> _WRITTEN EXERCISE_: Print the lines below exactly as they appear, from the one that contains "order: Gentianales" down through the one that contains "common name: Lady's bedstraw", with both of those lines included.

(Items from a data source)
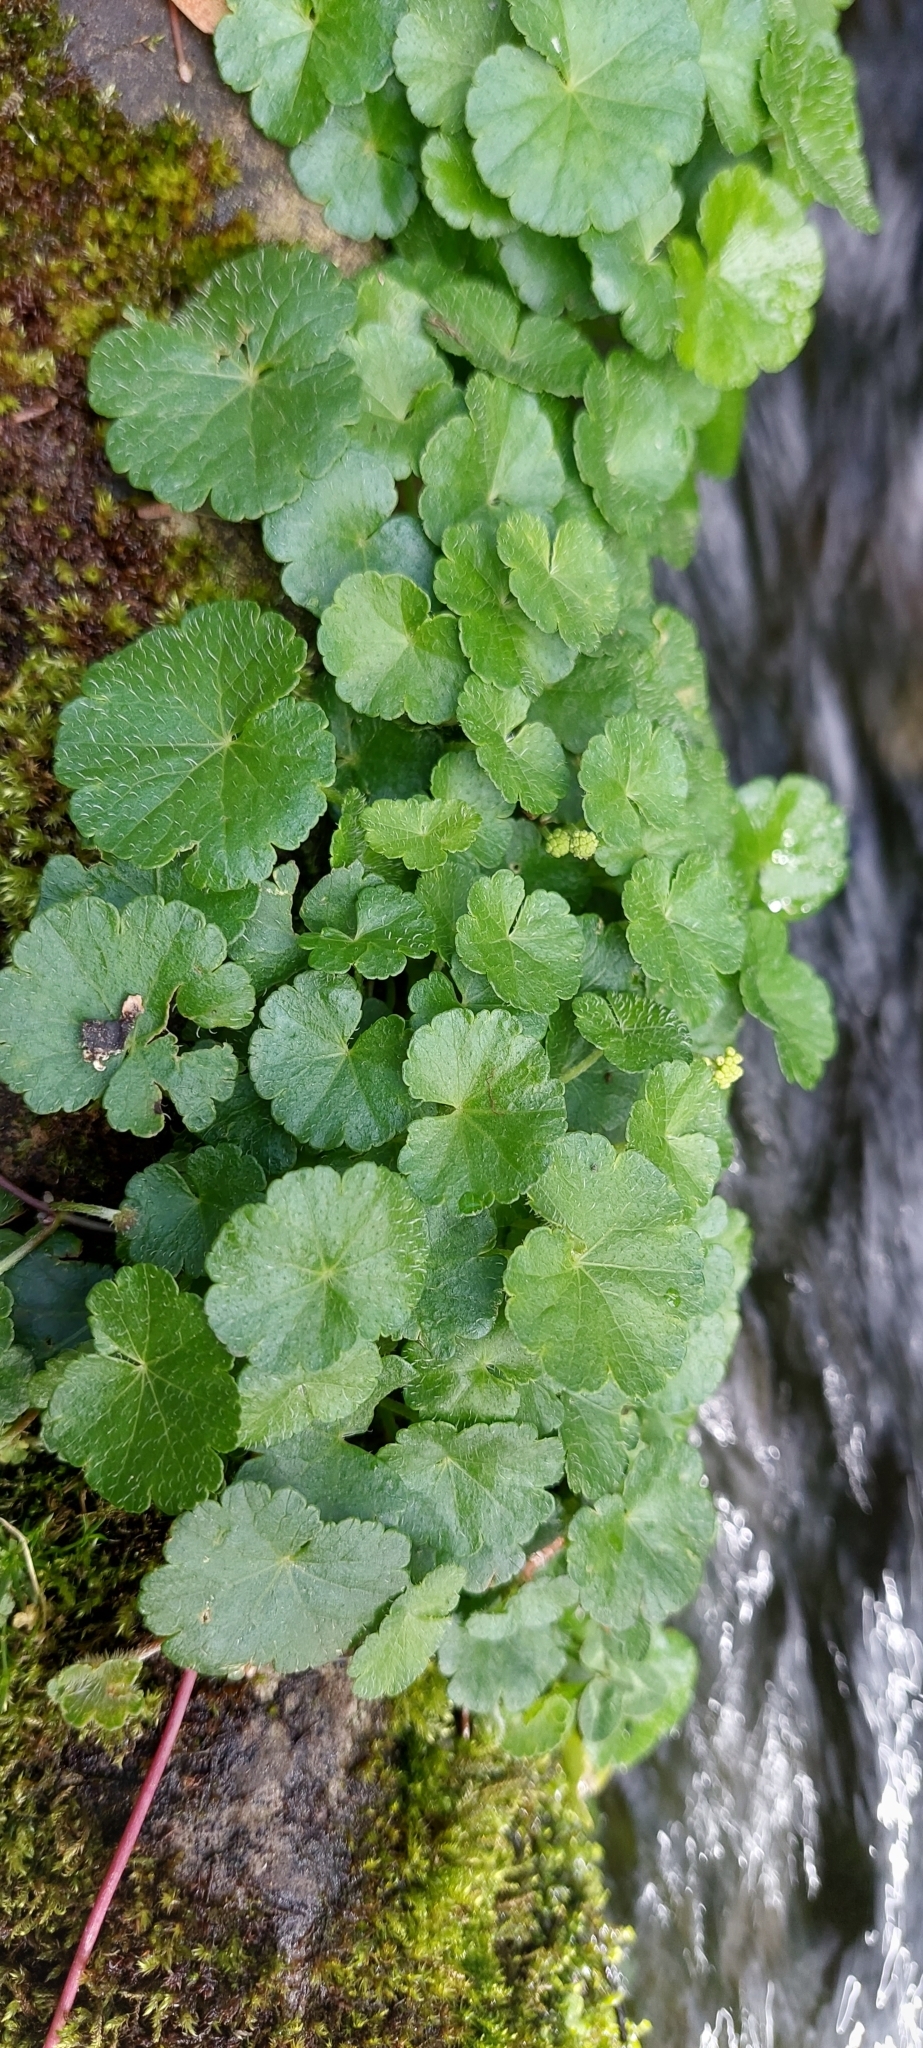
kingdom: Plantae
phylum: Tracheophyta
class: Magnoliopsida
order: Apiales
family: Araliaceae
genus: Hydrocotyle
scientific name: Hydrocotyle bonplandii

...

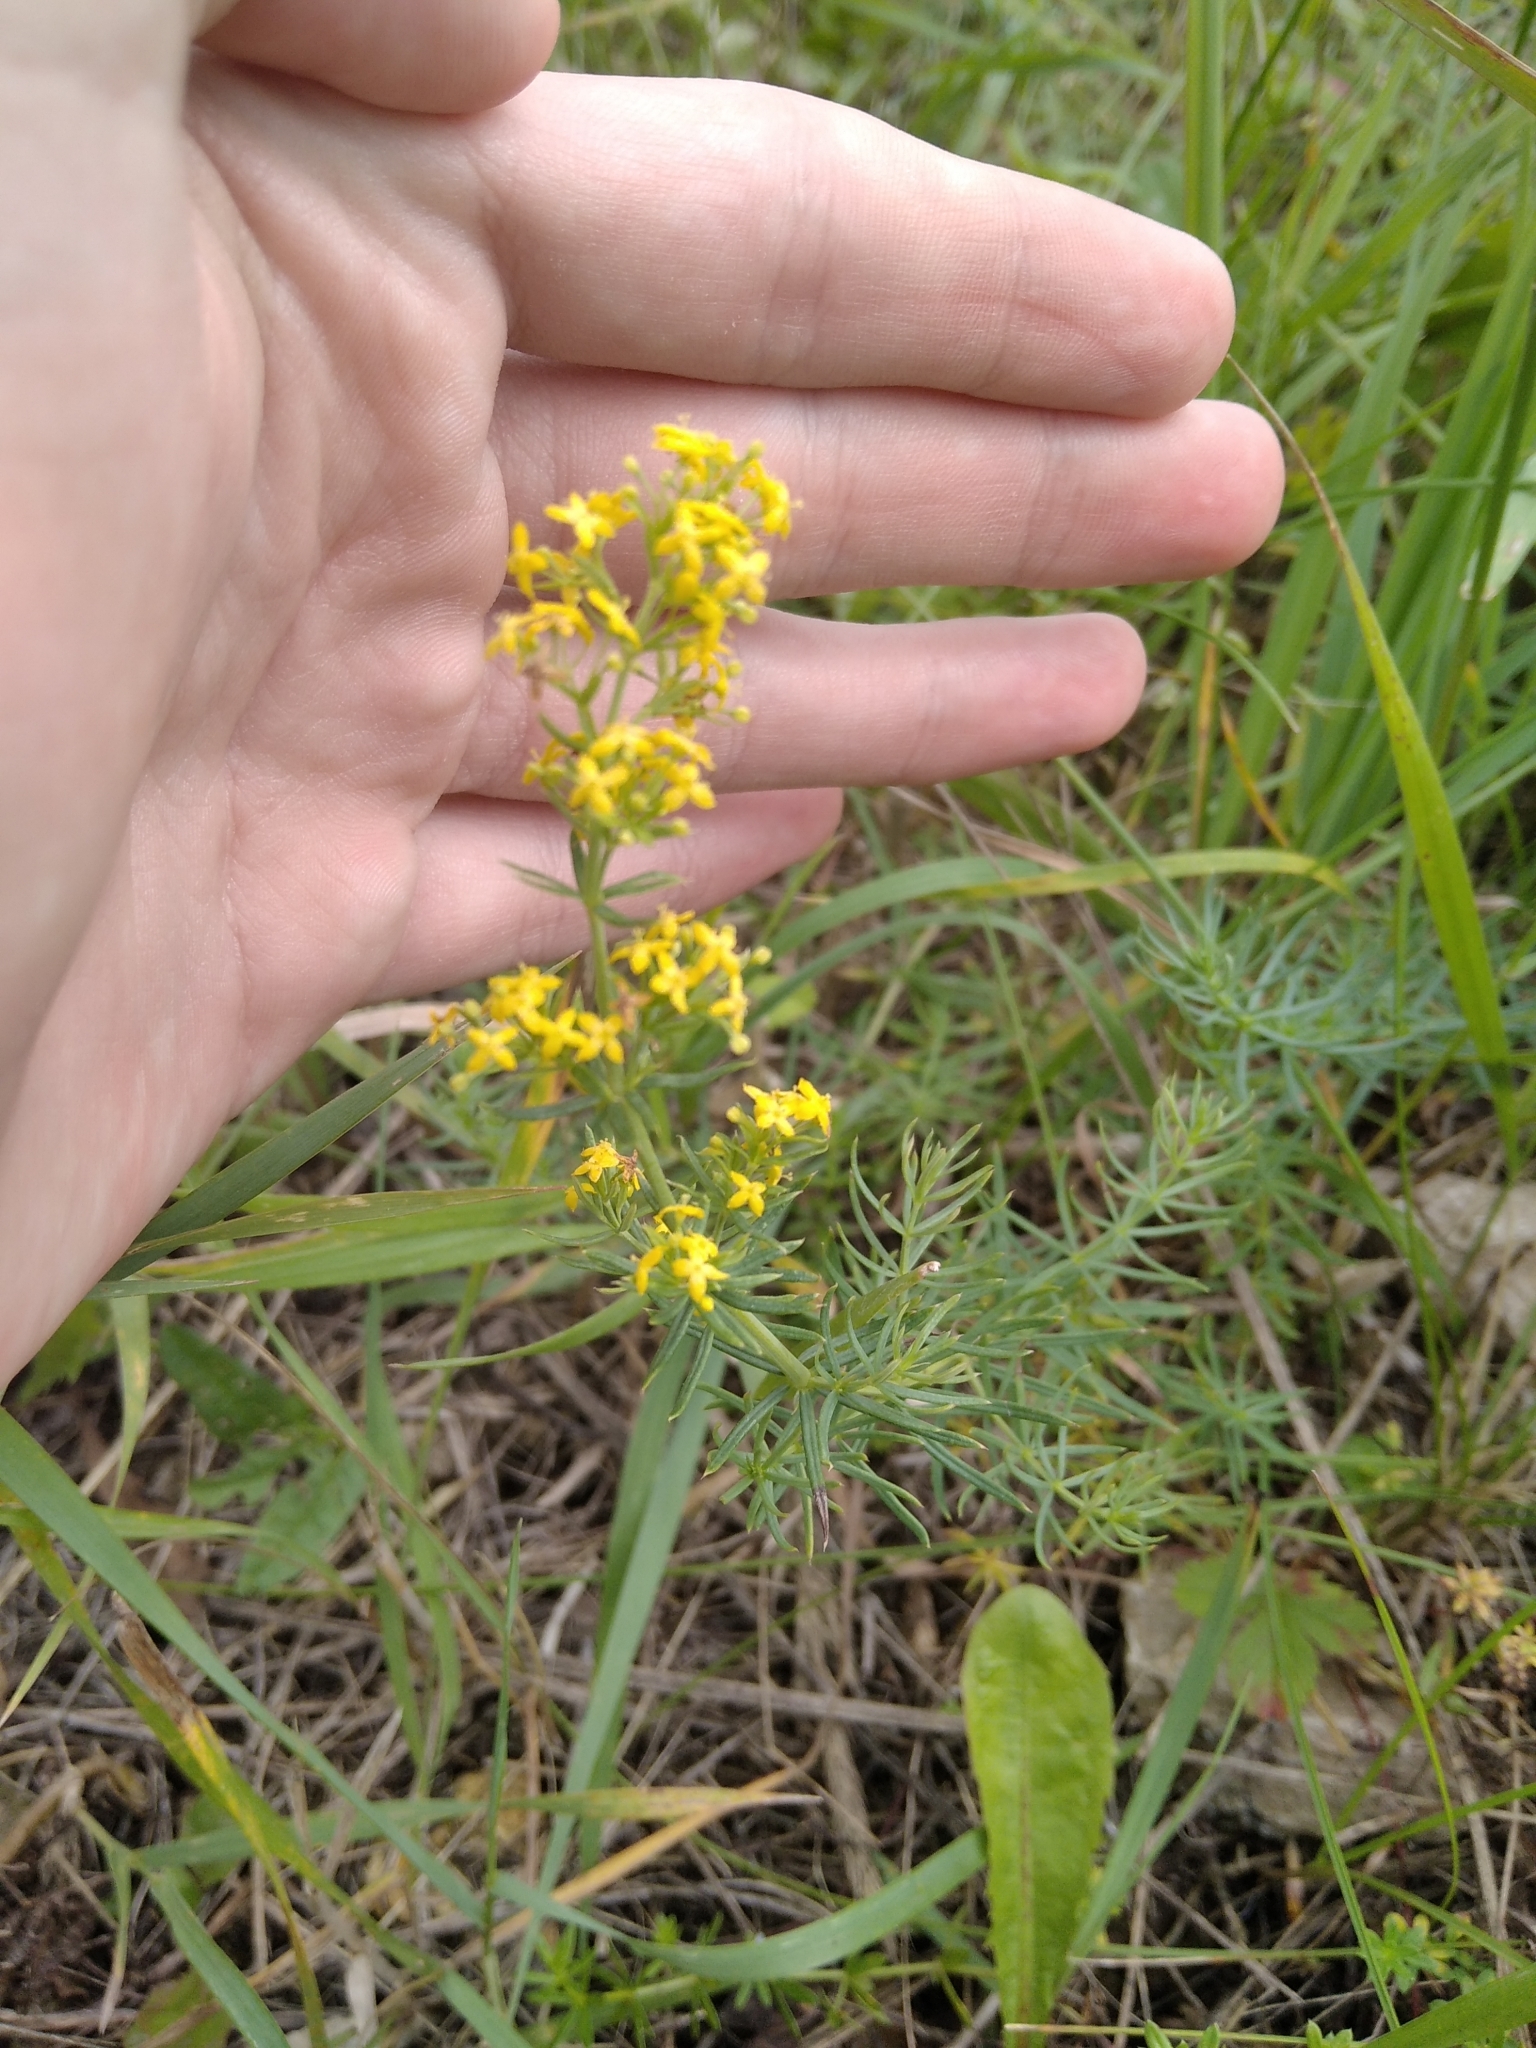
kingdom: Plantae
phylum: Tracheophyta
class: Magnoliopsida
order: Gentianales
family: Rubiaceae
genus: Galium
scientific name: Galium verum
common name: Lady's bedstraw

--

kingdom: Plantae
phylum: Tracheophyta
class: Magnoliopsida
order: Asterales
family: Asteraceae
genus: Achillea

> _EXERCISE OUTPUT_:
order: Gentianales
family: Rubiaceae
genus: Galium
scientific name: Galium verum
common name: Lady's bedstraw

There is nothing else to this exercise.